A new monk of the Spider Clan had become lost in the Temple at night. After several twists and turns he had the misfortune of passing through a heavy door that locked behind him with an awful clack.

The monk found himself in the middle of a staircase that spiralled up the inside walls of a hollow tower. Timidly he peered over the railing. Far below lay a courtyard shrouded in darkness, while far above hung a black sky identical to the courtyard in every respect. The monk proceeded to ascend the stair, hoping to find either an egress or a more enlightening vantage point.

Every door he passed on his right was locked. The weary monk had almost resolved to go back down when he spied a shaft of light escaping from the cracks of a door ahead.

- - -

The door was labelled “123”. The monk hesitated, then knocked.

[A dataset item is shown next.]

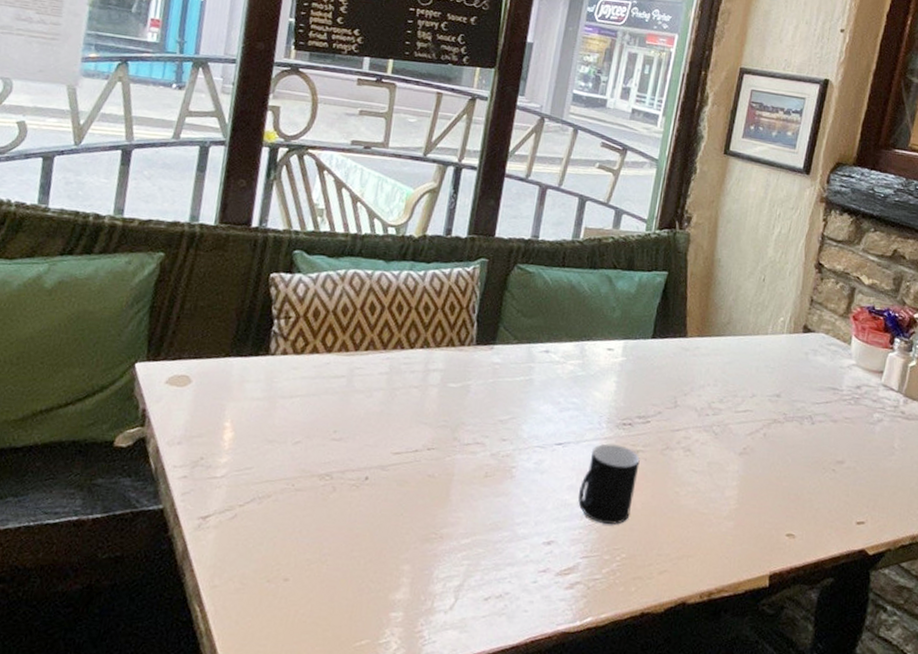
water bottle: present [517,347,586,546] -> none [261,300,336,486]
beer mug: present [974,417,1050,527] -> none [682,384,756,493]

There was a sound of footsteps, then the door swung open to reveal an old woman holding a lantern aloft.

“Yes? Yes? Yes?” said the nun impatiently.

“A dozen pardons for disturbing you at this late hour,” said the monk, feeling suddenly lightheaded from the long climb. “But... where am I?”

“The Abbey of Hidden Absurdities,” said the nun, “in the tower where PHP is written.”

“What is so absurd about PHP?” asked the monk.

The old nun laughed. “I take it you haven’t done much work in that language. Ask my older sister upstairs that question; she’s sure to help you.” The nun then slammed her door, locking it with a dreadful clack.

The monk sighed and continued up the stairs, around and around, eventually coming to another door with a light behind it.

- - -

This door was labelled “456A”. The monk knocked, and was answered by another old woman.

“A dozen pardons for troubling you at this late hour,” said the monk, “but what is so absurd about PHP?”

The old nun chortled. “I take it you haven’t done much string processing in that language. Ask my older sister upstairs that question; she’s sure to help you.” The nun then slammed her door, locking it with a terrible clack.

The monk grumbled and continued up the stairs, around and around, eventually coming to another door with a light behind it.

- - -

This door was labelled “78”. The monk knocked, and was answered by another old woman.

“A dozen pardons for intruding at this late hour,” said the monk, “but what is so absurd about PHP?”

The old nun cackled. “I take it you haven’t done much with the numerical comparison operators in that language. Ask my older sister upstairs that question; she’s sure to help you.” The nun then slammed her door, locking it with a horrible clack.

The monk groaned and continued up the stairs, around and around, eventually coming to another door with a light behind it.

- - -

This door was labelled “123”.

The monk hesitated, then knocked. There was a sound of footsteps, then the door swung open to reveal an old woman holding a lantern aloft.

“Yes? Yes? Yes?” said the nun impatiently.

“A dozen pardons for disturbing you at this late hour,” said the monk, feeling suddenly lightheaded. “But... where am I?”